To "Dame Bessy Grey" the Nemesis came too. It is customary to bestow great pity on the widow of Edward IV.; and it is true that few women have known more crushing sorrow than she. But I think it is too commonly forgotten how much she had deserved it. She was a most designing woman—the truth was not in her: and she was pitiless to the sorrows of others. In her last years she retired to Bermondsey Convent—of her own motion; not, as has been represented, through coercion from her son-in-law—and there she died, on the 7th or 8th of June, 1493.
Except in the form of witnessing sorrows borne by his friends, no Nemesis ever came to Thomas Grey, now[#] Marquis of Dorset. That form is, to some natures, one of the very bitterest which pain can take: to others it is absolutely painless. Judging from what is known of his character, it may be surmised that the misfortunes of his friends would be a sorrow borne very philosophically by him. Two years' exile, during the short reign of King Richard, was the worst he had to bear for himself—that is, in this life.
[#] Created Apr. 18th, 1475. He is said to have been previously made Earl of Huntingdon, Aug. 4, 1471—the second title of the Duke of Exeter: but I never found one instance when he was so termed on the Rolls.
Notwithstanding his disappointment concerning Agnes, Master Rotherham kept up his acquaintance with Lovell Tower. He was present when she took the veil at Godstow, in the summer of 1476; and that she was not the only attraction he found in the family was proved by the continuance of his visits. About three years after her profession, Master Rotherham came to the conclusion, which he communicated to Lord Marnell, that his grief for the loss of Agnes would be considerably alleviated if he might have her sister Dorathie. Lord Marnell hesitated: for Dorathie's social position, as heiress presumptive to her mother's barony, was very different from that of Agnes. But he consulted the elder ladies, and found Lady Margery of opinion that a good, sensible man without title or large property would be a much better husband for Dorathie than a bad or foolish man who brought her a coronet and a county.

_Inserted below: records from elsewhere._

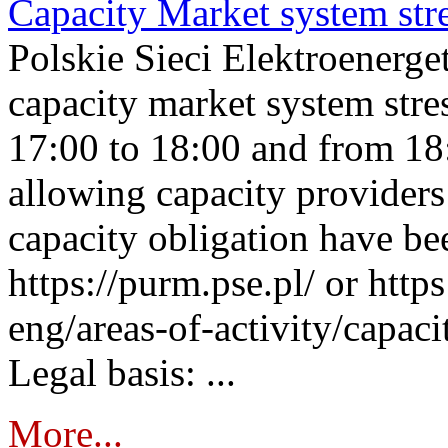
Capacity Market system str
Polskie Sieci Elektroenerg
capacity market system stre
17:00 to 18:00 and from 18
allowing capacity providers 
capacity obligation have be
https://purm.pse.pl/ or htt
eng/areas-of-activity/capaci
Legal basis: ...
More...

"Say you not so, Madam?" she concluded, turning to her mother.
The Lady Idonia's reply was to call Dorathie to her. She took her grand-daughter's face in both hands, and looked tenderly at the rosy cheeks and the pretty blue eyes, which were those neither of father nor mother, but which reminded Idonia Marnell, how often no one knew, of other blue eyes which were dust now in the Abbey of St. Albans.